Activity
Locate and copy each line in the data that contains the word "none".

Dataset entries:
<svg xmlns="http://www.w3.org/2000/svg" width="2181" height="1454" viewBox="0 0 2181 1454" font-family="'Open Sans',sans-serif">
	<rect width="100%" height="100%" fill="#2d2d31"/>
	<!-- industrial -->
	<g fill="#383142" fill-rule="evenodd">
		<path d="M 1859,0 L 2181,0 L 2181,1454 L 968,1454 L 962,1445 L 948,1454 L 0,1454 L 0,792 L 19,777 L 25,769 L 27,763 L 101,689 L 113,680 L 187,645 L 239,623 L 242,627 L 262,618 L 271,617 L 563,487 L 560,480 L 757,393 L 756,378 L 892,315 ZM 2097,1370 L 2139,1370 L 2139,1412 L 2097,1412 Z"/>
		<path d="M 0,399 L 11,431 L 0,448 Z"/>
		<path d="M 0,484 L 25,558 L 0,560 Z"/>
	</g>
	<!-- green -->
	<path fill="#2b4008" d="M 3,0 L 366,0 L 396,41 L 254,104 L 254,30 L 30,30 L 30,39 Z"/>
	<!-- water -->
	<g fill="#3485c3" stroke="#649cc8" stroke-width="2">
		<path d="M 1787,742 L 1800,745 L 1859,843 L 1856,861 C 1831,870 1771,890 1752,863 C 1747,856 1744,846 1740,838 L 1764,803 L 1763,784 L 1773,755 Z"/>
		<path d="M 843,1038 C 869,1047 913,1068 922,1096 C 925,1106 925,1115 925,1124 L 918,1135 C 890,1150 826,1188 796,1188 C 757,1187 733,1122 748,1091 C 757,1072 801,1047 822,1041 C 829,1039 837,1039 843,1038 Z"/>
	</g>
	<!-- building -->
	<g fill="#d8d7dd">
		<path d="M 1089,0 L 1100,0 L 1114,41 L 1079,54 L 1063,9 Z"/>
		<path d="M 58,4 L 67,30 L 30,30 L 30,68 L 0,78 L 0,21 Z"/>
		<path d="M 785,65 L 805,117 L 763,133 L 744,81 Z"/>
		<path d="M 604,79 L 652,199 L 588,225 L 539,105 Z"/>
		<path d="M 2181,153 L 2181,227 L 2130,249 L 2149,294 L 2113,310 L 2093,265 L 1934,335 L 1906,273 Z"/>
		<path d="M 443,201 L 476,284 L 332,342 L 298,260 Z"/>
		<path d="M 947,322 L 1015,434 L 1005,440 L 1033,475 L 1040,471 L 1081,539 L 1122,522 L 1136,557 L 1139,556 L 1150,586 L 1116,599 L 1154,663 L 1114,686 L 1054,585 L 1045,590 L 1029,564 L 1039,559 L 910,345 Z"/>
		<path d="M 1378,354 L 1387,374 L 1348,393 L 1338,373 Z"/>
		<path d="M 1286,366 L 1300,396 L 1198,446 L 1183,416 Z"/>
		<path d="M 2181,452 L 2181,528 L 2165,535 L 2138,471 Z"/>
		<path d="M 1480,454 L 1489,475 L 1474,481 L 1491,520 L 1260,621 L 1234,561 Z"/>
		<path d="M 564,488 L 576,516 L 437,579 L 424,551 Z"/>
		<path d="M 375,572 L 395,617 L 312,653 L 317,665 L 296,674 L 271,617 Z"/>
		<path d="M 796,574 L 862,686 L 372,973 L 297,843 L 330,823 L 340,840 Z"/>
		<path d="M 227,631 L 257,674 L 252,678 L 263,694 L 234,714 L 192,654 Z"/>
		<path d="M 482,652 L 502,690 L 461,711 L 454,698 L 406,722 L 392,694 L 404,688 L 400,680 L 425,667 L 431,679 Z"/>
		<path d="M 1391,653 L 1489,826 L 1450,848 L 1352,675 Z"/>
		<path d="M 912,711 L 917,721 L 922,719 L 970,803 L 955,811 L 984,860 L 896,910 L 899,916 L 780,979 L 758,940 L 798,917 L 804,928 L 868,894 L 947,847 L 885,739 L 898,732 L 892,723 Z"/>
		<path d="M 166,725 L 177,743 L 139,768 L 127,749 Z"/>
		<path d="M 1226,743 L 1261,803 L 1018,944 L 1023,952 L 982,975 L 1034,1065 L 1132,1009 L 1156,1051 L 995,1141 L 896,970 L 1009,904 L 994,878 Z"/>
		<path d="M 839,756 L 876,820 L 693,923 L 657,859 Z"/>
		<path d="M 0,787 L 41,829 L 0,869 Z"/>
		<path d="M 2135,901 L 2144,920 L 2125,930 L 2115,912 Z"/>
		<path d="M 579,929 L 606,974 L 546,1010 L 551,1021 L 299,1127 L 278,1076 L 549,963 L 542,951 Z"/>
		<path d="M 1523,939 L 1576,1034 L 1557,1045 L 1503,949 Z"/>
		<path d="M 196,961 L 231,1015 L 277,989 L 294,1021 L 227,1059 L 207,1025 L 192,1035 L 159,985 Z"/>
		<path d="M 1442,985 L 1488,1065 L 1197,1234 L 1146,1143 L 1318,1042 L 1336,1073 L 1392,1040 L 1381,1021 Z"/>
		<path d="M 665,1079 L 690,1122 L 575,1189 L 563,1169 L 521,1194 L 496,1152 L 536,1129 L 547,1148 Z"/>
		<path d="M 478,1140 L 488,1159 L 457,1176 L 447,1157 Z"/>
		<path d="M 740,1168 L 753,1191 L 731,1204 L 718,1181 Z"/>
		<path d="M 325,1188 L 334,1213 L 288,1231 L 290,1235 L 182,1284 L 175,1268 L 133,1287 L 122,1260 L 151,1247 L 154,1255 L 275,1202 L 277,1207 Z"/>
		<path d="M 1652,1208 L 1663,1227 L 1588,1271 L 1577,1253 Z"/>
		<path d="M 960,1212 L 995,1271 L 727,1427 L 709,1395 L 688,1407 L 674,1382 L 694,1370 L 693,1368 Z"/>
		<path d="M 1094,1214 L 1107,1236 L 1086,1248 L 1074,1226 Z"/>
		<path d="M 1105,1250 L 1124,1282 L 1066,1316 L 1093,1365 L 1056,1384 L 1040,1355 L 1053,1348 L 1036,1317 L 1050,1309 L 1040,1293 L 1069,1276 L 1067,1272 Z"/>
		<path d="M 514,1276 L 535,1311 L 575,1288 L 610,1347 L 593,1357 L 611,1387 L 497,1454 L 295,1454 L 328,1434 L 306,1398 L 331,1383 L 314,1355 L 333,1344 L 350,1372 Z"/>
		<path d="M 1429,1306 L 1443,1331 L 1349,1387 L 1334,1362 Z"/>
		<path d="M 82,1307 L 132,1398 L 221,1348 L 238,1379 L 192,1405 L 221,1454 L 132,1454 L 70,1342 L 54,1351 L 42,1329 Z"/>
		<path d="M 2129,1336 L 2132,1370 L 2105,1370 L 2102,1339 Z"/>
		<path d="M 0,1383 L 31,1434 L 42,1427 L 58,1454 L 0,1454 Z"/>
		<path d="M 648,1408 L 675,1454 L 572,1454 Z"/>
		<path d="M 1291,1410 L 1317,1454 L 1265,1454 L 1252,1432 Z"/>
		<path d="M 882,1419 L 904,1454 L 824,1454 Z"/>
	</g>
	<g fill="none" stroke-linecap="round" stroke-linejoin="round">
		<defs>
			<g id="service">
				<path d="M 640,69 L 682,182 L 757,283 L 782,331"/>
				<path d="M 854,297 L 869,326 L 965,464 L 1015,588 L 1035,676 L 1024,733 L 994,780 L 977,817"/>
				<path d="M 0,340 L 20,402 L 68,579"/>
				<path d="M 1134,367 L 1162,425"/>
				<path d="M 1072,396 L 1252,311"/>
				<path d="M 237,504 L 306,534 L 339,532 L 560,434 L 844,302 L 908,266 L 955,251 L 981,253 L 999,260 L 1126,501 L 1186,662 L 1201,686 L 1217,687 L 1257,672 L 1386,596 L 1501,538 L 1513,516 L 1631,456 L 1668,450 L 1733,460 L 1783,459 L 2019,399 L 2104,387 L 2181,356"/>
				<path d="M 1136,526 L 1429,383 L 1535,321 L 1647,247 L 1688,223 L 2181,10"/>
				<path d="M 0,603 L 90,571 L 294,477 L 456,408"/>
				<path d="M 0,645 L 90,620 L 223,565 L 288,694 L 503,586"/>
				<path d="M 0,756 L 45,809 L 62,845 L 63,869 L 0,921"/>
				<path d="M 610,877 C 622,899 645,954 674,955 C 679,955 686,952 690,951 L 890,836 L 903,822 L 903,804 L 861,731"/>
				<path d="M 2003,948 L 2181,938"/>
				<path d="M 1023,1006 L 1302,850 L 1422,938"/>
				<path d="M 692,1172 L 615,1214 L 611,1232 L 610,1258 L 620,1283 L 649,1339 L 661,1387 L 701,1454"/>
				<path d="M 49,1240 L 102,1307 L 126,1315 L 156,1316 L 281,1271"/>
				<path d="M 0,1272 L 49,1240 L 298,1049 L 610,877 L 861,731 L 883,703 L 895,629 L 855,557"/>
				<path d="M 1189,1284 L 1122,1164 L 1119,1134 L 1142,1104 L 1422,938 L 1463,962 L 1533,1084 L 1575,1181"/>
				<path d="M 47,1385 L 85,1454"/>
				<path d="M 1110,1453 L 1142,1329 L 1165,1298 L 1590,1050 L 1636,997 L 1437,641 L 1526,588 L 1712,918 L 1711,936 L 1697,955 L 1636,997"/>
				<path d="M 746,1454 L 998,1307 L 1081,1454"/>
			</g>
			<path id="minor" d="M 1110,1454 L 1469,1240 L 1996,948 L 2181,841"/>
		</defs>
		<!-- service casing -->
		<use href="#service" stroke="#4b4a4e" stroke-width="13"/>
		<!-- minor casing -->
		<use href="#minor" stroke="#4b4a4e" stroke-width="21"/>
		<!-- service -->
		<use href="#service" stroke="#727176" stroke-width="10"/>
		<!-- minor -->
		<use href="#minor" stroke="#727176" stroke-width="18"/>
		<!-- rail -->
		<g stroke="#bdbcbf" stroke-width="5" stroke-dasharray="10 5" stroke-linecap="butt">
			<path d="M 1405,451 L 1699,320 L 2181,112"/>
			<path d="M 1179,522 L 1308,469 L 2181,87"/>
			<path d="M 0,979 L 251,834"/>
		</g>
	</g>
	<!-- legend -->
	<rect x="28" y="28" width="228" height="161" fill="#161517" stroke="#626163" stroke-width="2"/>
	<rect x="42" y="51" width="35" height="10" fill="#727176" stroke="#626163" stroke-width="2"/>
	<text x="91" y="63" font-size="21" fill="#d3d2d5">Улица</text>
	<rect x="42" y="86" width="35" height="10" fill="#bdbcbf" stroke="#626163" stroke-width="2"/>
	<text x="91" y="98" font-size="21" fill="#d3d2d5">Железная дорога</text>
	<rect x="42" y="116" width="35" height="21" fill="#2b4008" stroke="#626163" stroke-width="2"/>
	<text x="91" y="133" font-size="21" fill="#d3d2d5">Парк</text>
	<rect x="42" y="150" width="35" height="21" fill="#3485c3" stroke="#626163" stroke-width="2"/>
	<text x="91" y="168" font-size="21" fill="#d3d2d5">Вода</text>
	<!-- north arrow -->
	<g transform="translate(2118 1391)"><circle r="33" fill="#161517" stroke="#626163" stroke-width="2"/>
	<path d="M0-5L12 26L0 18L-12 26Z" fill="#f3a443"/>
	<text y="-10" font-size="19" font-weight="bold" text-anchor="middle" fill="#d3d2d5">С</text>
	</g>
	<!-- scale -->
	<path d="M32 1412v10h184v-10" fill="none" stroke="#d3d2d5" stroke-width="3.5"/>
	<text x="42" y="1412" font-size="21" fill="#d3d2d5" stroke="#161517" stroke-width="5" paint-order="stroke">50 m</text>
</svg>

Expected output
	<g fill="none" stroke-linecap="round" stroke-linejoin="round">
	<path d="M32 1412v10h184v-10" fill="none" stroke="#d3d2d5" stroke-width="3.5"/>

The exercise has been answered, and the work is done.